Provided records.
=-=-=

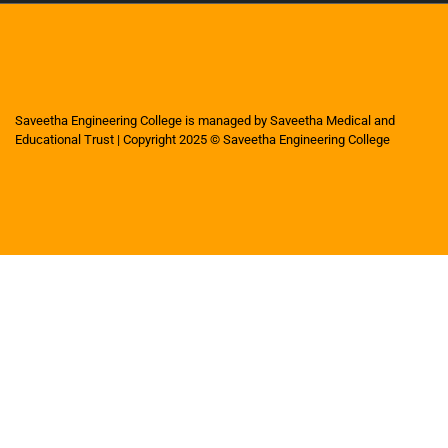
Saveetha Engineering College is managed by Saveetha Medical and
Educational Trust | Copyright 2025 © Saveetha Engineering College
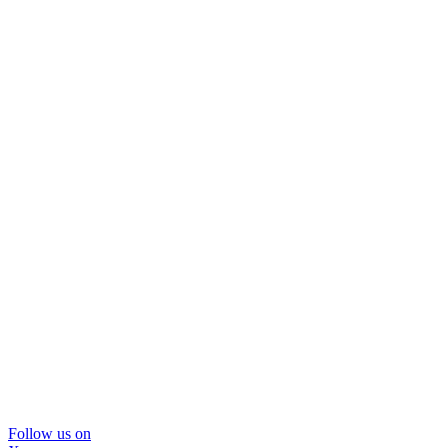
Follow us on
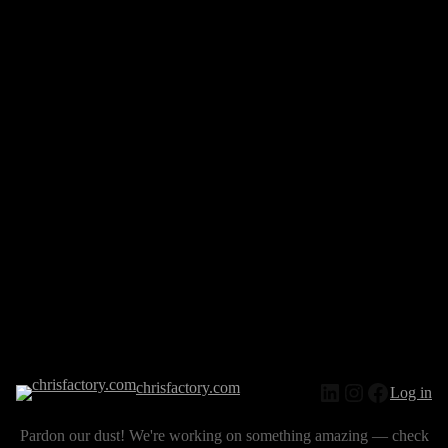
chrisfactory.com
Log in
Pardon our dust! We're working on something amazing — check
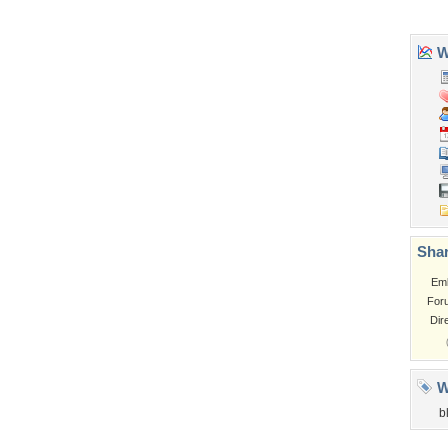
Tags of the Moment
Flowers
Garden
Church
Obama
Sunset
Privacy Policy
|
Terms of Service
|
Partnerships
|
DMCA Copyright Violation
©2026
Desktop Nexus
- All rights reserved.
Page rendered with 3 queries (and 0 cached) in 0.375 seconds from server 146.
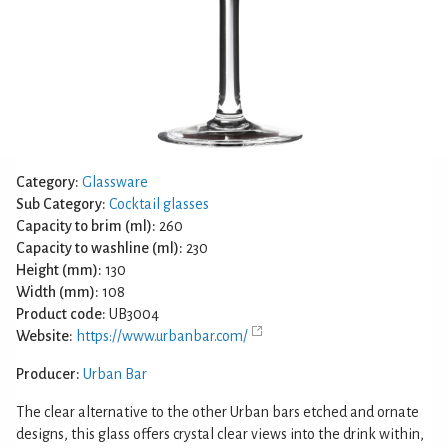
Category:
Glassware
Sub Category:
Cocktail glasses
Capacity to brim (ml):
260
Capacity to washline (ml):
230
Height (mm):
130
Width (mm):
108
Product code:
UB3004
Website:
https://www.urbanbar.com/
Producer:
Urban Bar
The clear alternative to the other Urban bars etched and ornate
designs, this glass offers crystal clear views into the drink within,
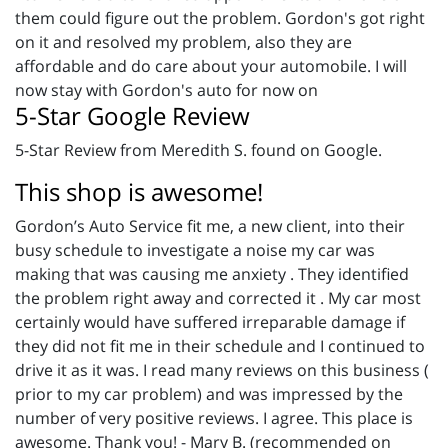
them could figure out the problem. Gordon's got right
on it and resolved my problem, also they are
affordable and do care about your automobile. I will
now stay with Gordon's auto for now on
5-Star Google Review
5-Star Review from Meredith S. found on Google.
This shop is awesome!
Gordon’s Auto Service fit me, a new client, into their
busy schedule to investigate a noise my car was
making that was causing me anxiety . They identified
the problem right away and corrected it . My car most
certainly would have suffered irreparable damage if
they did not fit me in their schedule and I continued to
drive it as it was. I read many reviews on this business (
prior to my car problem) and was impressed by the
number of very positive reviews. I agree. This place is
awesome. Thank you! - Mary B. (recommended on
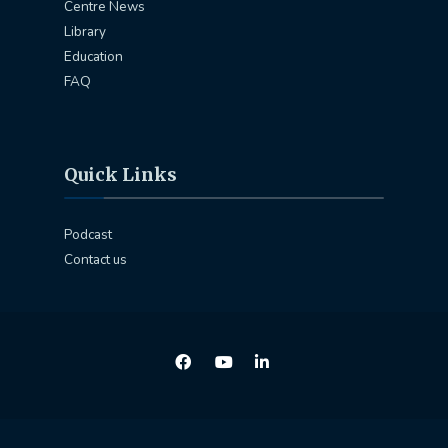
Centre News
Library
Education
FAQ
Quick Links
Podcast
Contact us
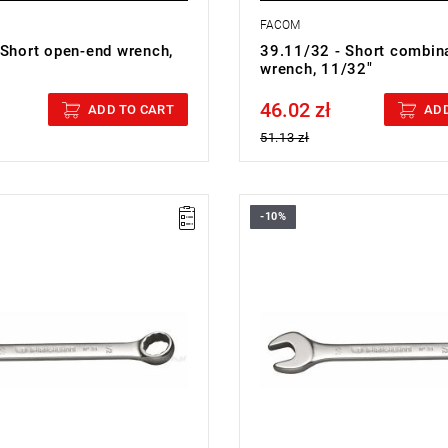
FACOM
 Short open-end wrench,
39.11/32 - Short combin
wrench, 11/32"
46.02 zł
cluded
Price tax included
ADD TO CART
ADD
51.13 zł
-10%
7/16 - COMBINATION WRENCH
FACOM 39.1/2 - COMBINATIO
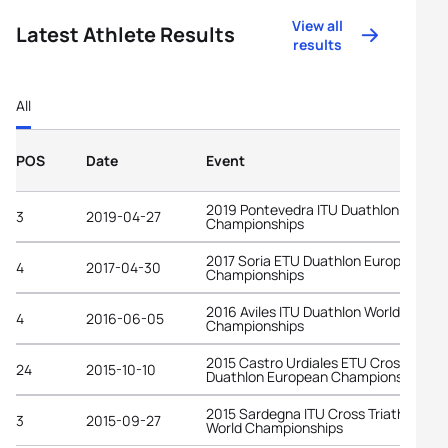
View all
Latest Athlete Results
results
All
POS
Date
Event
2019 Pontevedra ITU Duathlon World
3
2019-04-27
Championships
2017 Soria ETU Duathlon European
4
2017-04-30
Championships
2016 Aviles ITU Duathlon World
4
2016-06-05
Championships
2015 Castro Urdiales ETU Cross
24
2015-10-10
Duathlon European Championships
2015 Sardegna ITU Cross Triathlon
3
2015-09-27
World Championships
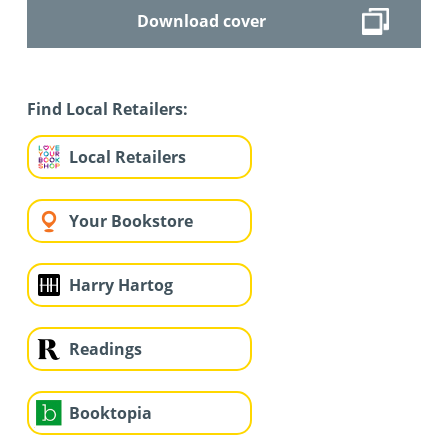
Download cover
Find Local Retailers:
Local Retailers
Your Bookstore
Harry Hartog
Readings
Booktopia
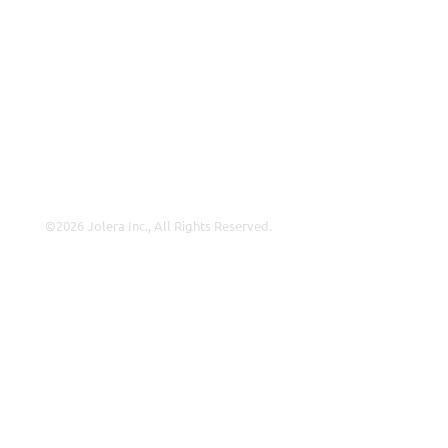
Why Jolera
About Us
Careers
Leadership
Contact Us
©2026 Jolera Inc., All Rights Reserved.
Terms of Service
|
Privacy Policy
|
Acceptable Use
|
Cookie
Policy
|
GDPR Compliance
LinkedIn
Instagram
Facebook
YouTube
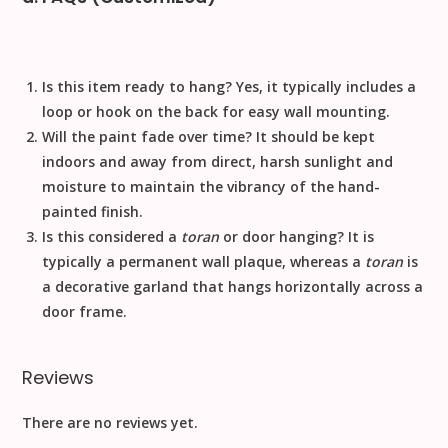
Is this item ready to hang?
Yes, it typically includes a
loop or hook on the back for easy wall mounting.
Will the paint fade over time?
It should be kept
indoors and away from direct, harsh sunlight and
moisture to maintain the vibrancy of the hand-
painted finish.
Is this considered a
toran
or door hanging?
It is
typically a permanent wall plaque, whereas a
toran
is
a decorative garland that hangs horizontally across a
door frame.
Reviews
There are no reviews yet.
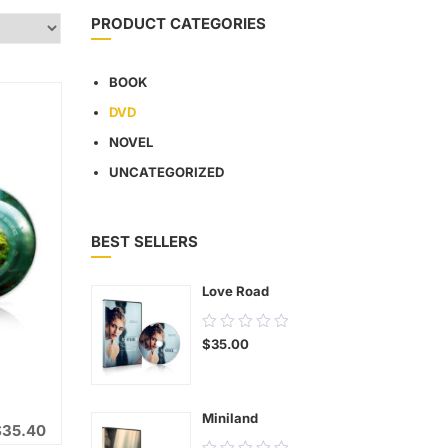
PRODUCT CATEGORIES
BOOK
DVD
NOVEL
UNCATEGORIZED
BEST SELLERS
Love Road
0.00
$
35.00
out
of
5
Miniland
$
35.40
0.00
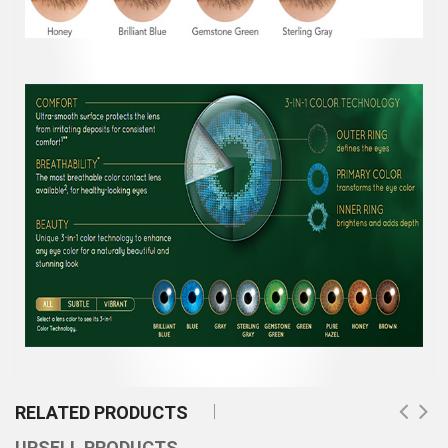
RELATED PRODUCTS
UPSELL PRODUCTS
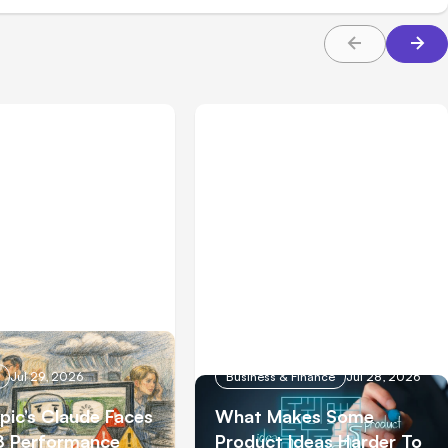
Jul 29, 2026
Business & Finance
Jul 28, 2026
pic’s Claude Faces
What Makes Some
8 Performance
Product Ideas Harder To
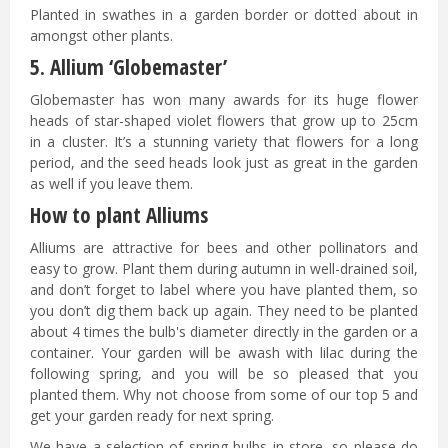
Planted in swathes in a garden border or dotted about in
amongst other plants.
5. Allium ‘Globemaster’
Globemaster has won many awards for its huge flower
heads of star-shaped violet flowers that grow up to 25cm
in a cluster. It’s a stunning variety that flowers for a long
period, and the seed heads look just as great in the garden
as well if you leave them.
How to plant Alliums
Alliums are attractive for bees and other pollinators and
easy to grow. Plant them during autumn in well-drained soil,
and don’t forget to label where you have planted them, so
you don’t dig them back up again. They need to be planted
about 4 times the bulb's diameter directly in the garden or a
container. Your garden will be awash with lilac during the
following spring, and you will be so pleased that you
planted them. Why not choose from some of our top 5 and
get your garden ready for next spring.
We have a selection of spring bulbs in store, so please do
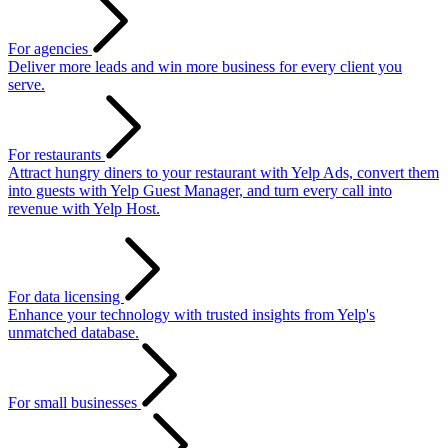
For agencies
Deliver more leads and win more business for every client you
serve.
For restaurants
Attract hungry diners to your restaurant with Yelp Ads, convert them
into guests with Yelp Guest Manager, and turn every call into
revenue with Yelp Host.
For data licensing
Enhance your technology with trusted insights from Yelp's
unmatched database.
For small businesses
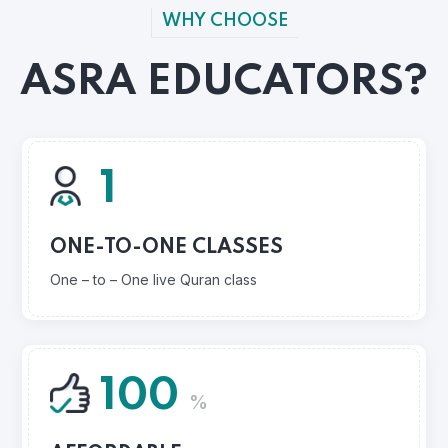
WHY CHOOSE
ASRA EDUCATORS?
1
ONE-TO-ONE CLASSES
One – to – One live Quran class
100
%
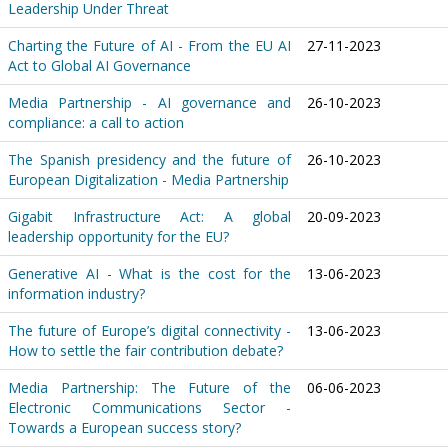
Leadership Under Threat
Charting the Future of AI - From the EU AI
27-11-2023
Act to Global AI Governance
Media Partnership - AI governance and
26-10-2023
compliance: a call to action
The Spanish presidency and the future of
26-10-2023
European Digitalization - Media Partnership
Gigabit Infrastructure Act: A global
20-09-2023
leadership opportunity for the EU?
Generative AI - What is the cost for the
13-06-2023
information industry?
The future of Europe’s digital connectivity -
13-06-2023
How to settle the fair contribution debate?
Media Partnership: The Future of the
06-06-2023
Electronic Communications Sector -
Towards a European success story?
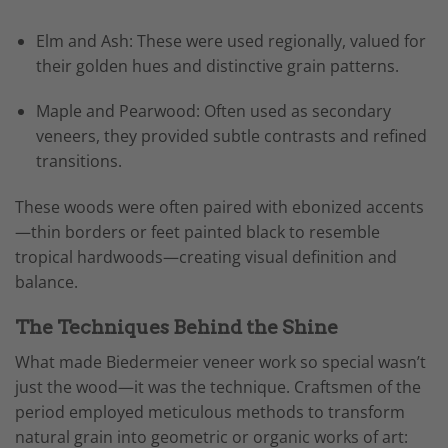
Elm and Ash: These were used regionally, valued for
their golden hues and distinctive grain patterns.
Maple and Pearwood: Often used as secondary
veneers, they provided subtle contrasts and refined
transitions.
These woods were often paired with ebonized accents
—thin borders or feet painted black to resemble
tropical hardwoods—creating visual definition and
balance.
The Techniques Behind the Shine
What made Biedermeier veneer work so special wasn’t
just the wood—it was the technique. Craftsmen of the
period employed meticulous methods to transform
natural grain into geometric or organic works of art:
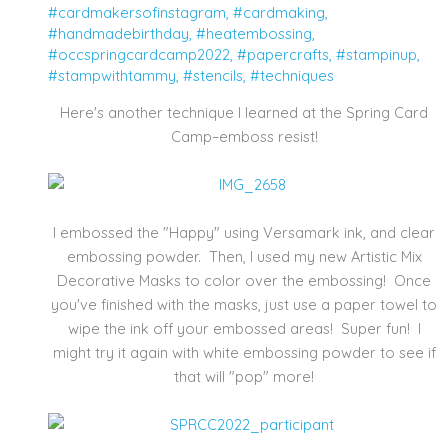
#cardmakersofinstagram
,
#cardmaking
,
#handmadebirthday
,
#heatembossing
,
#occspringcardcamp2022
,
#papercrafts
,
#stampinup
,
#stampwithtammy
,
#stencils
,
#techniques
Here's another technique I learned at the Spring Card
Camp–emboss resist!
I embossed the "Happy" using Versamark ink, and clear
embossing powder. Then, I used my new Artistic Mix
Decorative Masks to color over the embossing! Once
you've finished with the masks, just use a paper towel to
wipe the ink off your embossed areas! Super fun! I
might try it again with white embossing powder to see if
that will "pop" more!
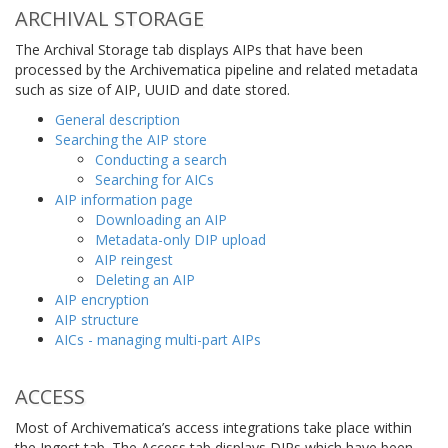
ARCHIVAL STORAGE
The Archival Storage tab displays AIPs that have been
processed by the Archivematica pipeline and related metadata
such as size of AIP, UUID and date stored.
General description
Searching the AIP store
Conducting a search
Searching for AICs
AIP information page
Downloading an AIP
Metadata-only DIP upload
AIP reingest
Deleting an AIP
AIP encryption
AIP structure
AICs - managing multi-part AIPs
ACCESS
Most of Archivematica’s access integrations take place within
the Ingest tab. The Access tab displays DIPs which have been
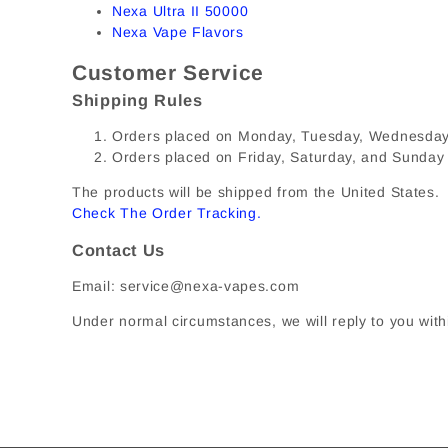
Nexa Ultra II 50000
Nexa Vape Flavors
Customer Service
Shipping Rules
Orders placed on Monday, Tuesday, Wednesday, 
Orders placed on Friday, Saturday, and Sunday
The products will be shipped from the United States. I
Check The Order Tracking
.
Contact Us
Email: service@nexa-vapes.com
Under normal circumstances, we will reply to you with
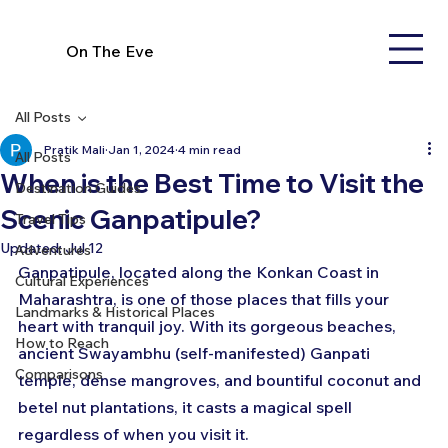
On The Eve
All Posts
Pratik Mali
Jan 1, 2024
4 min read
All Posts
When is the Best Time to Visit the
Destination Guides
Scenic Ganpatipule?
Travel Tips
Updated:
Jul 12
Adventures
Ganpatipule, located along the Konkan Coast in 
Cultural Experiences
Maharashtra, is one of those places that fills your 
Landmarks & Historical Places
heart with tranquil joy. With its gorgeous beaches, 
How to Reach
ancient Swayambhu (self-manifested) Ganpati 
Comparisons
temple, dense mangroves, and bountiful coconut and 
betel nut plantations, it casts a magical spell 
regardless of when you visit it.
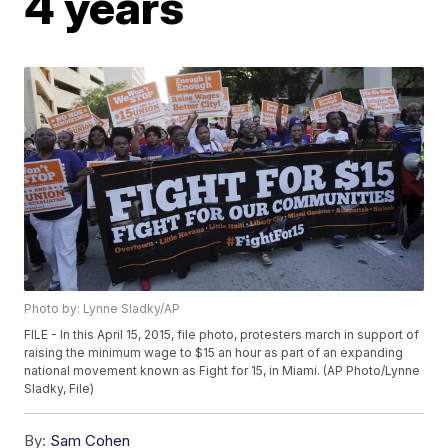
4 years
Photo by: Lynne Sladky/AP
FILE - In this April 15, 2015, file photo, protesters march in support of
raising the minimum wage to $15 an hour as part of an expanding
national movement known as Fight for 15, in Miami. (AP Photo/Lynne
Sladky, File)
By:
Sam Cohen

=-=-=

Job item.
Lay out the lines of the records as a Markdown table with the columns No. and Line, starting at the line that contains "Elm and Ash: These" and ending at the line that contains "These woods were". Leave out any blank lines.

Output of the task.
| No. | Line |
|---|---|
| 1 | Elm and Ash: These were used regionally, valued for |
| 2 | their golden hues and distinctive grain patterns. |
| 3 | Maple and Pearwood: Often used as secondary |
| 4 | veneers, they provided subtle contrasts and refined |
| 5 | transitions. |
| 6 | These woods were often paired with ebonized accents |